◆ **WORK INSTRUCTIONS**: Here are some records; copy every line that holds the word "dist".

◆ **RECORDS SHOWN**:
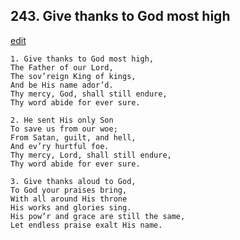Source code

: 
## 243.  Give thanks to God most high
[edit](https://docs.google.com/document/d/1o2KXg4Lx3v6cLnbhK9aYSfUruzLZ2C_T/edit?mode=html)



    1. Give thanks to God most high,
    The Father of our Lord,
    The sov’reign King of kings,
    And be His name ador’d.
    Thy mercy, God, shall still endure,
    Thy word abide for ever sure.

    2. He sent His only Son
    To save us from our woe;
    From Satan, guilt, and hell,
    And ev’ry hurtful foe.
    Thy mercy, Lord, shall still endure, 
    Thy word abide for ever sure.

    3. Give thanks aloud to God,
    To God your praises bring,
    With all around His throne 
    His works and glories sing.
    His pow’r and grace are still the same, 
    Let endless praise exalt His name.
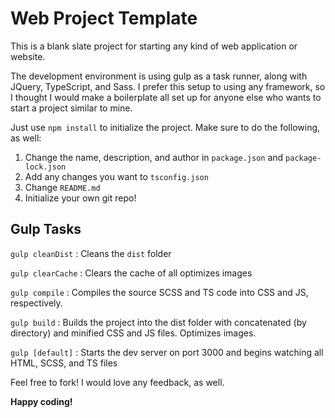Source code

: # Web Project Template

This is a blank slate project for starting any kind of web application or website.

The development environment is using gulp as a task runner, along with JQuery, TypeScript, and Sass. I prefer this setup to using 
any framework, so I thought I would make a boilerplate all set up for anyone else who wants to start a project similar to mine.

Just use `npm install` to initialize the project. Make sure to do the following, as well:

1. Change the name, description, and author in `package.json` and `package-lock.json`
2. Add any changes you want to `tsconfig.json`
3. Change `README.md`
4. Initialize your own git repo!

## Gulp Tasks

`gulp cleanDist` : Cleans the `dist` folder

`gulp clearCache` : Clears the cache of all optimizes images

`gulp compile` : Compiles the source SCSS and TS code into CSS and JS, respectively.

`gulp build` : Builds the project into the dist folder with concatenated (by directory) and minified CSS and JS files. Optimizes images.

`gulp [default]` : Starts the dev server on port 3000 and begins watching all HTML, SCSS, and TS files

Feel free to fork! I would love any feedback, as well. 

**Happy coding!**
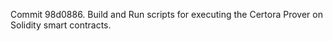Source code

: Commit 98d0886.                    Build and Run scripts for executing the Certora Prover on Solidity smart contracts.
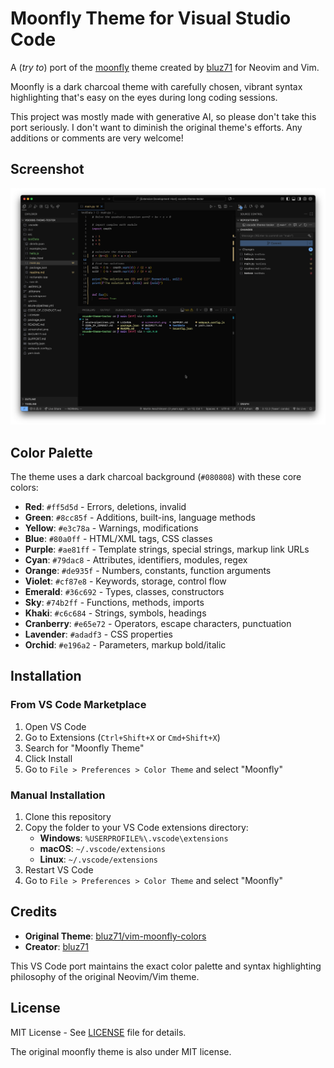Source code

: # Moonfly Theme for Visual Studio Code

A (*try to*) port of the [moonfly](https://github.com/bluz71/vim-moonfly-colors) theme created by [bluz71](https://github.com/bluz71) for Neovim and Vim.

Moonfly is a dark charcoal theme with carefully chosen, vibrant syntax highlighting that's easy on the eyes during long coding sessions.

This project was mostly made with generative AI, so please don't take this port seriously. I don't want to diminish the original theme's efforts. Any additions or comments are very welcome!

## Screenshot

![Moonfly Theme Screenshot](./assets/vscode.png)

## Color Palette

The theme uses a dark charcoal background (`#080808`) with these core colors:

- **Red**: `#ff5d5d` - Errors, deletions, invalid
- **Green**: `#8cc85f` - Additions, built-ins, language methods
- **Yellow**: `#e3c78a` - Warnings, modifications
- **Blue**: `#80a0ff` - HTML/XML tags, CSS classes
- **Purple**: `#ae81ff` - Template strings, special strings, markup link URLs
- **Cyan**: `#79dac8` - Attributes, identifiers, modules, regex
- **Orange**: `#de935f` - Numbers, constants, function arguments
- **Violet**: `#cf87e8` - Keywords, storage, control flow
- **Emerald**: `#36c692` - Types, classes, constructors
- **Sky**: `#74b2ff` - Functions, methods, imports
- **Khaki**: `#c6c684` - Strings, symbols, headings
- **Cranberry**: `#e65e72` - Operators, escape characters, punctuation
- **Lavender**: `#adadf3` - CSS properties
- **Orchid**: `#e196a2` - Parameters, markup bold/italic

## Installation

### From VS Code Marketplace

1. Open VS Code
2. Go to Extensions (`Ctrl+Shift+X` or `Cmd+Shift+X`)
3. Search for "Moonfly Theme"
4. Click Install
5. Go to `File > Preferences > Color Theme` and select "Moonfly"

### Manual Installation

1. Clone this repository
2. Copy the folder to your VS Code extensions directory:
   - **Windows**: `%USERPROFILE%\.vscode\extensions`
   - **macOS**: `~/.vscode/extensions`
   - **Linux**: `~/.vscode/extensions`
3. Restart VS Code
4. Go to `File > Preferences > Color Theme` and select "Moonfly"

## Credits

- **Original Theme**: [bluz71/vim-moonfly-colors](https://github.com/bluz71/vim-moonfly-colors)
- **Creator**: [bluz71](https://github.com/bluz71)

This VS Code port maintains the exact color palette and syntax highlighting philosophy of the original Neovim/Vim theme.

## License

MIT License - See [LICENSE](LICENSE) file for details.

The original moonfly theme is also under MIT license.
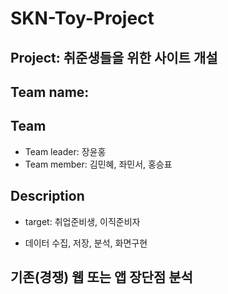 # SKN-Toy-Project

## Project: 취준생들을 위한 사이트 개설

## Team name: 

## Team
- Team leader: 장윤홍
- Team member: 김민혜, 좌민서, 홍승표

## Description

- target: 취업준비생, 이직준비자

- 데이터 수집, 저장, 분석, 화면구현

## 기존(경쟁) 웹 또는 앱 장단점 분석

◆ **OUTPUT**:
`gulp cleanDist` : Cleans the `dist` folder
`gulp build` : Builds the project into the dist folder with concatenated (by directory) and minified CSS and JS files. Optimizes images.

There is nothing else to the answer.